Haha ok, I should have known you’d say that. I’ve seen that, but guess I need to reread it a few more times. I’ll keep it under my pillow

BTW, that’s a great example you gave, and very clearly written. I’d love to see that added to the performance page, if that’s a possibility.

You can always make a PR

1 Like

Great example. One point should be clarified here:

I’m not sure it’s correct to say that this version of `f()` closes over x. Rather it refers symbolically to the global variable `Main.x` which need not even be defined at the time f is defined:

``````julia> @code_lowered f()
CodeInfo(
1 ─     return Main.x
)
``````

This is different to closing over a local variable `x` which creates a callable type quite like your `F`:

``````julia> function g(x)
f() = x
f
end

julia> h = g("a")
(::getfield(Main, Symbol("#f#7")){String}) (generic function with 1 method)

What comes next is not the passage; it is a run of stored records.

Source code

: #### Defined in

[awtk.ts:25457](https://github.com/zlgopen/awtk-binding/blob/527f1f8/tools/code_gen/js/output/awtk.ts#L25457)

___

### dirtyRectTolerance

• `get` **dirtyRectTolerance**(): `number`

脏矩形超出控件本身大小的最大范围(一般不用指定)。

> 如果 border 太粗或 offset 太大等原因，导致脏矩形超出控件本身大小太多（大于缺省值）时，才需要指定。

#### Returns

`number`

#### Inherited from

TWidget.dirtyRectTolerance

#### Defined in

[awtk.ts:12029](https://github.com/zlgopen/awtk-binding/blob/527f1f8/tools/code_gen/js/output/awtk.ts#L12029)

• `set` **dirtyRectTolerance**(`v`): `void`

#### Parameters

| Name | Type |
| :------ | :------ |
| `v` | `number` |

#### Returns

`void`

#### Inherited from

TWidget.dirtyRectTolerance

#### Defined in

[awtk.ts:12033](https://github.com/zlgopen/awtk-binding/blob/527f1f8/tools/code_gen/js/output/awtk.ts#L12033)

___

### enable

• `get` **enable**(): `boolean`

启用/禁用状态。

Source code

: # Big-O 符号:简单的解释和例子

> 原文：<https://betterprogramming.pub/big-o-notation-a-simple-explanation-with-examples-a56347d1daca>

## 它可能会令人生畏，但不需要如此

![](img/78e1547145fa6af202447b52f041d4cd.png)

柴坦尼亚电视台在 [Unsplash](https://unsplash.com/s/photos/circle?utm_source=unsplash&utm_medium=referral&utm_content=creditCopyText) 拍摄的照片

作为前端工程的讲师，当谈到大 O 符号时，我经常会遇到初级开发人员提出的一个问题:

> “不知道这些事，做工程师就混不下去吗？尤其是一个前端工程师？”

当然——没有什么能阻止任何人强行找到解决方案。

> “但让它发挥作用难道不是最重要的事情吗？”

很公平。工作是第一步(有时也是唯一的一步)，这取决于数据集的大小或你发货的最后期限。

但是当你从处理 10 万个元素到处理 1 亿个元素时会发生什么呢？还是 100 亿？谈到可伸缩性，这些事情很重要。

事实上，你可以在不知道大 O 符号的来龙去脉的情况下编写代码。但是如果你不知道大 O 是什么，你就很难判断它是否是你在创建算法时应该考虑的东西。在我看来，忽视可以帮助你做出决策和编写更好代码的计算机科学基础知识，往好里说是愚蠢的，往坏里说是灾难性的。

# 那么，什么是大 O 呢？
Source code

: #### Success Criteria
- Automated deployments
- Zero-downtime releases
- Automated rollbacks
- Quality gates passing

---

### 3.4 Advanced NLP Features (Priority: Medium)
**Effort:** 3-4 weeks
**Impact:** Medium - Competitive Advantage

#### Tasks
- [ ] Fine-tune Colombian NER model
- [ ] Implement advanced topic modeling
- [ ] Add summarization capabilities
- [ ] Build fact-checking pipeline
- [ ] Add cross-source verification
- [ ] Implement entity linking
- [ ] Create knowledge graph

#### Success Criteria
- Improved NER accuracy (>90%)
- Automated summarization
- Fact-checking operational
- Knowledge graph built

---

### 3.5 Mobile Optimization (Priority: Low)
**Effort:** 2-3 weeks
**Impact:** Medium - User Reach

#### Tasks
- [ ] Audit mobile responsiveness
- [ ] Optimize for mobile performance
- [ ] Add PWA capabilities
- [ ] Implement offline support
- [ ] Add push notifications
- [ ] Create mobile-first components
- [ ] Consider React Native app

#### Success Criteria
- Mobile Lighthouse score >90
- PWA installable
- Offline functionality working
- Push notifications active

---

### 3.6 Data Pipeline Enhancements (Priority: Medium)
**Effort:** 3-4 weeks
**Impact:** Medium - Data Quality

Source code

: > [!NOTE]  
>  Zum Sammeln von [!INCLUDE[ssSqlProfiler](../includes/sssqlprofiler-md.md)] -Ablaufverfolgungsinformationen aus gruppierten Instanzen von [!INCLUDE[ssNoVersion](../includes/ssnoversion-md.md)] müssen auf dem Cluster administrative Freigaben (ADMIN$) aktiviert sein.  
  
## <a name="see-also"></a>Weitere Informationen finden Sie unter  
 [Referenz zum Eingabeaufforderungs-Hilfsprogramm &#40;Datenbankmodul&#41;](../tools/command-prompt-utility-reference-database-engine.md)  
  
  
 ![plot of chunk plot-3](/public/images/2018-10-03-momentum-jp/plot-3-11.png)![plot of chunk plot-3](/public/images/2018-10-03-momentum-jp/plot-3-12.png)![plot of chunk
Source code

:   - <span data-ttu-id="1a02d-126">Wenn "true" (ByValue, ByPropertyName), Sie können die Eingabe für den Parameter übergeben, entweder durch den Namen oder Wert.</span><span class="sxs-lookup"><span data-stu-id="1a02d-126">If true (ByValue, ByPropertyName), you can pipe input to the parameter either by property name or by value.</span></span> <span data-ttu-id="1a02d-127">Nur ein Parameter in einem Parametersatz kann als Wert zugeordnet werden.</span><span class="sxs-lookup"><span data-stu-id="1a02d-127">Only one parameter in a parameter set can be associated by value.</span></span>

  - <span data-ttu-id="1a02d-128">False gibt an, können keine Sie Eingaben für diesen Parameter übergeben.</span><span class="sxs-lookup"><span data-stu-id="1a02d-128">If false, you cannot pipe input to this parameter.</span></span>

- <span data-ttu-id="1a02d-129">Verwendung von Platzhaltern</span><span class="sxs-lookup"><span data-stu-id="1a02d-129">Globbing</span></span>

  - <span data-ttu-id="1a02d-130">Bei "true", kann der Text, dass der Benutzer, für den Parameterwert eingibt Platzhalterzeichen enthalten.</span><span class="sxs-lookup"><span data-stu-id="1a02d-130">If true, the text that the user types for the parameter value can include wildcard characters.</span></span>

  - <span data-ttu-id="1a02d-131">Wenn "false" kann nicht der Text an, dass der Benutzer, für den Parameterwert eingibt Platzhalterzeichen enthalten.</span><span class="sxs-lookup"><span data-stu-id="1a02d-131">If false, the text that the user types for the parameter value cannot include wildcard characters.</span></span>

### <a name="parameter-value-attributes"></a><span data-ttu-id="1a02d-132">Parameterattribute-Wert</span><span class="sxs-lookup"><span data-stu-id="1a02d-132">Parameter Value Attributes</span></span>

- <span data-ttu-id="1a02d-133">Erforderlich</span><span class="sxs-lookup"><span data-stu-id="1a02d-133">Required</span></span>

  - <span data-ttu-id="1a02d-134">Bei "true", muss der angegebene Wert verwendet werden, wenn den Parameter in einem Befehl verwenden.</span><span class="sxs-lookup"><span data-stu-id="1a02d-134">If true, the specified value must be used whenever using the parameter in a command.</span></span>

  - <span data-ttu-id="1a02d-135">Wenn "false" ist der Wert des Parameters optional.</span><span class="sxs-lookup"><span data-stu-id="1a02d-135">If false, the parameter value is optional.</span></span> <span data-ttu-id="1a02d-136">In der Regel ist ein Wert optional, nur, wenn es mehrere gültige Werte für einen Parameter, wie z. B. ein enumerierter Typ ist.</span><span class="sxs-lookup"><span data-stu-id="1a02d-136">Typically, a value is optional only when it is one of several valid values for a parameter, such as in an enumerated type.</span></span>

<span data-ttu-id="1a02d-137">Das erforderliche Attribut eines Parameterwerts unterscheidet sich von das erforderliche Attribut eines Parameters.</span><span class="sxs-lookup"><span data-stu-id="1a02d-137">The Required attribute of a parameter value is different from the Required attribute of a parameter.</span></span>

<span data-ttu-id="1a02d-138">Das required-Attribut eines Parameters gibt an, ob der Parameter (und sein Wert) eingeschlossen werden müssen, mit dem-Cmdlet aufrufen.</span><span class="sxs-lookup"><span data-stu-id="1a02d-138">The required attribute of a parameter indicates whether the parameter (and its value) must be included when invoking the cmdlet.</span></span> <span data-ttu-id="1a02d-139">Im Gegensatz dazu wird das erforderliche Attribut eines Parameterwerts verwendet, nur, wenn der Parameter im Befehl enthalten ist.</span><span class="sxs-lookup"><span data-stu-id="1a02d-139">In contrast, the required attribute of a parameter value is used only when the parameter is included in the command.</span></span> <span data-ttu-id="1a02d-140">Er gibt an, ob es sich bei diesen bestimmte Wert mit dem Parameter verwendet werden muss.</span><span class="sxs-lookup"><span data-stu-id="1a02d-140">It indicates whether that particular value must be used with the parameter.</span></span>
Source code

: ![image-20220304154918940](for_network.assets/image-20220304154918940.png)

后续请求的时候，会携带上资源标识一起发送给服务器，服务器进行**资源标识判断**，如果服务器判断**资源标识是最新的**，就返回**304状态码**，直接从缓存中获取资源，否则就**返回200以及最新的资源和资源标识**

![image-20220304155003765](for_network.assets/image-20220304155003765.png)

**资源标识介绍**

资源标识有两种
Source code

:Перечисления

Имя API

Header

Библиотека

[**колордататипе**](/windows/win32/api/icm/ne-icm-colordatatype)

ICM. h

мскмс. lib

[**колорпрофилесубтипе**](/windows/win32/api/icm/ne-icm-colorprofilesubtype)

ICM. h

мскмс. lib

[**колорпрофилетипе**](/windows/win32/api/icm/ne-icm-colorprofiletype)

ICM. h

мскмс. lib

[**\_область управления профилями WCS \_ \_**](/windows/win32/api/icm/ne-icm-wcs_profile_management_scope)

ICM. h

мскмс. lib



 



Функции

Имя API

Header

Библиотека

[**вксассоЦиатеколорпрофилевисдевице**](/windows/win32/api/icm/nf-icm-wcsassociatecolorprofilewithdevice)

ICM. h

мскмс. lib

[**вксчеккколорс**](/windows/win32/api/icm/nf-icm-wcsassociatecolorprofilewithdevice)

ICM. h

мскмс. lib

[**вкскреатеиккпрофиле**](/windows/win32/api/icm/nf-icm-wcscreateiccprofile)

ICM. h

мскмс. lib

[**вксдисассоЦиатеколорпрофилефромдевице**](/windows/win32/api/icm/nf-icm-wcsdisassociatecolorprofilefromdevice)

julia> fieldnames(typeof(h))
(:x,)

julia> h()
"a"

julia> @code_lowered h()
CodeInfo(
1 ─ %1 = (Core.getfield)(#self#, :x)
└──      return %1
)
``````
2 Likes

Thanks for the correction

In this issue, @Chris_Foster suggests using the notation `m(a=2, b=[2,3,4])` for observations. So for example we might have

``````nuts(m(a=2, b=[2,3,4]); numSamples=1000)
``````

This means we’d need to define `m(a=2, b=[2,3,4])`, independent of any reference to sampling.

But maybe that’s a good thing! We could for example have an `m.data` field to hold the observations, and the type of this could be determined at model construction time.

It seems to me like that would solve the type inference issue. @mohamed82008 and @Chris_Foster does that sounds right?